Zur Freude aller deutschen WM-Starter hatte DTTB-Generalsekretär und Reiseleiter Jupp Schlaf auf der Rückreise in Hongkong, Bangkok und Macao noch Zwischenstationen eingeplant. Im Wolkenkratzer-Staat fand sogar noch ein Länderkampf statt, bei dem in einer zugigen Halle – eigentlich unter Freiluftbedingungen – 2.000 Zuschauer jede Showeinlage, vor allem die hoch geworfenen Aufschläge von Klaus Schmittinger, begeistert bejubelten und der 7:2-Sieg zur Nebensache geriet.
Spleeniger US-Student trifft achtfachen Weltmeister: Ping-Pong-Diplomatie
Aber weder die Rückkehr der seit 1965 auf der WM-Bühne abwesenden Chinesen noch die Tatsache, dass mit dem 18-jährigen Stellan Bengtsson nach 18 Jahren wieder ein Europäer den Thron im Herren-Einzel (im Endspiel übrigens gegen Shigeo Itoh, den Schöler-Bezwinger von 1969 in München) bestieg, sorgten für die wirklichen Schlagzeilen der Titelkämpfe in Nagoya. Unter dem bekannten Stichwort „Ping-Pong-Diplomatie“ erlangten sie den unbestritten nachhaltigsten Einfluss auf die gesamte Weltpolitik.
Der profane Ausgangspunkt für das im Nachhinein geschichtsträchtige Ereignis war die lose Freundschaft des etwas spleenigen US-Studenten Glenn Cowan https://www.tischtennis.de/mit dem achtfachen Weltmeister Zhuang Zedong während der WM. Irgendwie war sie der Anlass, dass Chinas Delegationsleiter Sung Chung die amerikanische Mannschaft nach Peking einlud. Letztlich bedeutete dies das Ende der 20-jährigen Eiszeit und Spannungen zwischen beiden Nationen, die mit dem Besuch von Außenminister Henry Kissinger und Präsident Richard Nixon eine Fortsetzung erfuhr.

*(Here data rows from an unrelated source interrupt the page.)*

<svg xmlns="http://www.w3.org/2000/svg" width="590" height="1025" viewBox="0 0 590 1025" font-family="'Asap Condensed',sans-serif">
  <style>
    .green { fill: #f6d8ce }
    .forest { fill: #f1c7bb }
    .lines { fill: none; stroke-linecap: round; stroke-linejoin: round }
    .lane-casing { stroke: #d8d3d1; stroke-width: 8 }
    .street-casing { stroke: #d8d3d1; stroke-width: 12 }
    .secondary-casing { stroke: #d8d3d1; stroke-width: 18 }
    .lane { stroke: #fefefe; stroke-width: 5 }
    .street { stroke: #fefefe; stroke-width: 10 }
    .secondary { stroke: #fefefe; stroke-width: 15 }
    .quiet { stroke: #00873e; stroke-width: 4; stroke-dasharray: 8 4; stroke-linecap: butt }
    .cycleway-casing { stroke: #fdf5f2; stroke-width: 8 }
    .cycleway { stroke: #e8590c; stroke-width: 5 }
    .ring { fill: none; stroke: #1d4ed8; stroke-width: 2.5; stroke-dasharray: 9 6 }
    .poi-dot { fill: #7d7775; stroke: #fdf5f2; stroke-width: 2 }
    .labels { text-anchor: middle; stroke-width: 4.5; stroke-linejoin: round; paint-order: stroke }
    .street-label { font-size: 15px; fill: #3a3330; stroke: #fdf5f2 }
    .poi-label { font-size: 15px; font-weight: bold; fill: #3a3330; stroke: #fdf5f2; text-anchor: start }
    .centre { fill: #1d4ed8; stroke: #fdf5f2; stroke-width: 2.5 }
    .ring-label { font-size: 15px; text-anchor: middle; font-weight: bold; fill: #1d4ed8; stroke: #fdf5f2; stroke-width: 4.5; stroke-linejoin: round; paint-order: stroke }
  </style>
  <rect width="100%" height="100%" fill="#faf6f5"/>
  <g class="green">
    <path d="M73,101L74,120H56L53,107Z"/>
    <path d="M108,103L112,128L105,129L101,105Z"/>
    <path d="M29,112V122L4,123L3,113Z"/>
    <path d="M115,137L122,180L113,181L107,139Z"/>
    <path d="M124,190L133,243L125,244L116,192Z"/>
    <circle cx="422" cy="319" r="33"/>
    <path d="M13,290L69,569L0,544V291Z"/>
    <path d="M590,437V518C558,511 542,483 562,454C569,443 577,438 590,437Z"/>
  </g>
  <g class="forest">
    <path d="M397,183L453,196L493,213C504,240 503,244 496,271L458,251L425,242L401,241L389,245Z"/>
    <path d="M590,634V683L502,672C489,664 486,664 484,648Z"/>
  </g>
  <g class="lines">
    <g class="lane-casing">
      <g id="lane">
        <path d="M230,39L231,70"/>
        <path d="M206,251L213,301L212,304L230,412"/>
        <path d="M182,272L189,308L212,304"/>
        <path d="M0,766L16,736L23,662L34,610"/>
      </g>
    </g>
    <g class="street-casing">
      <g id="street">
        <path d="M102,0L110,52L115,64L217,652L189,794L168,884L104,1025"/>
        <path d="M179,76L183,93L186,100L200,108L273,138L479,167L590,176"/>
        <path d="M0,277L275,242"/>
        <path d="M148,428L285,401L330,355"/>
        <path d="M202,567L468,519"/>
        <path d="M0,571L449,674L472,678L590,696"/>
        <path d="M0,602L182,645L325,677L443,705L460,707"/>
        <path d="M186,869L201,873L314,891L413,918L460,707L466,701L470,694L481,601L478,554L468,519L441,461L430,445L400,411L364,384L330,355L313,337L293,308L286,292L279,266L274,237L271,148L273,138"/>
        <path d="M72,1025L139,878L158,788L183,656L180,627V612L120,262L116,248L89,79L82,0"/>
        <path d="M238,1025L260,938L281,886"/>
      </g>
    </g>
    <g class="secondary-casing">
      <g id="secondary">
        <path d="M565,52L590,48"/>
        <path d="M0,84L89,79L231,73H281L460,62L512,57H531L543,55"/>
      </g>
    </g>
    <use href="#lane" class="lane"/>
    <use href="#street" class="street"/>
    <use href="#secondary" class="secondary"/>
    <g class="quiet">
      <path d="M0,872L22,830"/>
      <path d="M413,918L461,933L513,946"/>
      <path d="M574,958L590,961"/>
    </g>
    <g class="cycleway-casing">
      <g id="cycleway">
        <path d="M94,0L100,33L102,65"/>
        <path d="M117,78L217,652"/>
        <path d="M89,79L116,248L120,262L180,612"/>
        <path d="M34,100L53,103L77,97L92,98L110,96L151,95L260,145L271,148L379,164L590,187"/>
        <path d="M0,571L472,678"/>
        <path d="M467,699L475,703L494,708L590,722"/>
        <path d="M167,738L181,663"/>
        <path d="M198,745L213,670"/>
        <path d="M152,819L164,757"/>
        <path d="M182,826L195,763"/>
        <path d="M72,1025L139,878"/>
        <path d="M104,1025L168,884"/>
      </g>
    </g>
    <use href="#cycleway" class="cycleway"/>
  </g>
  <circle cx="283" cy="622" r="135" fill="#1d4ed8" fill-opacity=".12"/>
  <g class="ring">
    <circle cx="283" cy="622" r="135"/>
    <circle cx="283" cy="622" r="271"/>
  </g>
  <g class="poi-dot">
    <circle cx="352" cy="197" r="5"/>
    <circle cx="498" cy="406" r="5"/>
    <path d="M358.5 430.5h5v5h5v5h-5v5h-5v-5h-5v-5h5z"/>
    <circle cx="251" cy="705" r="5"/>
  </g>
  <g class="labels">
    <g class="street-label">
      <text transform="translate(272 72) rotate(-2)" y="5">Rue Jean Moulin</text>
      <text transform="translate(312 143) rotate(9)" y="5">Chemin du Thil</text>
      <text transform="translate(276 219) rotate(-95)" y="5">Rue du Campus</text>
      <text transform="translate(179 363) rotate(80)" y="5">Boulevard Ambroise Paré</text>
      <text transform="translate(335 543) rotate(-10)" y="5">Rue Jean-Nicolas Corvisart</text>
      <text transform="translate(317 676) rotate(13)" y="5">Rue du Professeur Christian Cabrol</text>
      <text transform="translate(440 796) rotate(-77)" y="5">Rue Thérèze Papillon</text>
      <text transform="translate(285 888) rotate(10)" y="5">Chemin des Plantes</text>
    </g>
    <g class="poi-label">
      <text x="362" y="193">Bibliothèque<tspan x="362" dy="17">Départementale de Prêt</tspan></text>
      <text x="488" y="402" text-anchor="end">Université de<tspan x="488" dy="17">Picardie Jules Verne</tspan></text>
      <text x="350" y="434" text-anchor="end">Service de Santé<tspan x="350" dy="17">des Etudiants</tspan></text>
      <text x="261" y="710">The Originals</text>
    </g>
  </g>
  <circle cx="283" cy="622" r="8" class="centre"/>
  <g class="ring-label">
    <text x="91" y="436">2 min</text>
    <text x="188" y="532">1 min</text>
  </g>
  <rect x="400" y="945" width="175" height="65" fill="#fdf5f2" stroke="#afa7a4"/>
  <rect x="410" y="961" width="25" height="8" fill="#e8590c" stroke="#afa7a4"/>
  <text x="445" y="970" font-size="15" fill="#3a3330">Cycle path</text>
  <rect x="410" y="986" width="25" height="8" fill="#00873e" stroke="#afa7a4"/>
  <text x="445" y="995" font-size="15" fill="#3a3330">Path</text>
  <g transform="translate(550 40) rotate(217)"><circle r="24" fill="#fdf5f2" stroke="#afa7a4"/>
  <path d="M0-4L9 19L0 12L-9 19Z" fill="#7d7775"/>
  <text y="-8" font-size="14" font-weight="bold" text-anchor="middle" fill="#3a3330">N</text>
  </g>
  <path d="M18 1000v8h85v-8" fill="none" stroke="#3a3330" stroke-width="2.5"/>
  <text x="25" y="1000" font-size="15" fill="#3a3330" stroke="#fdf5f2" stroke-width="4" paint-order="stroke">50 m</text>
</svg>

Mit Diane und Eberhard Schöler hatte das zwar nichts zu tun, aber den 7. April 1971, als Datum für die Einladung nach China, ist als geschichtlicher Meilenstein der politischen Annäherung in die Annalen eingegangen. Und im Film-Erfolg "Forrest Gump" mit Tom Hanks in der Hauptrolle wurde das historische Ereignis 1994 in einer Szene sogar noch in der jüngeren Kinogeschichte verewigt.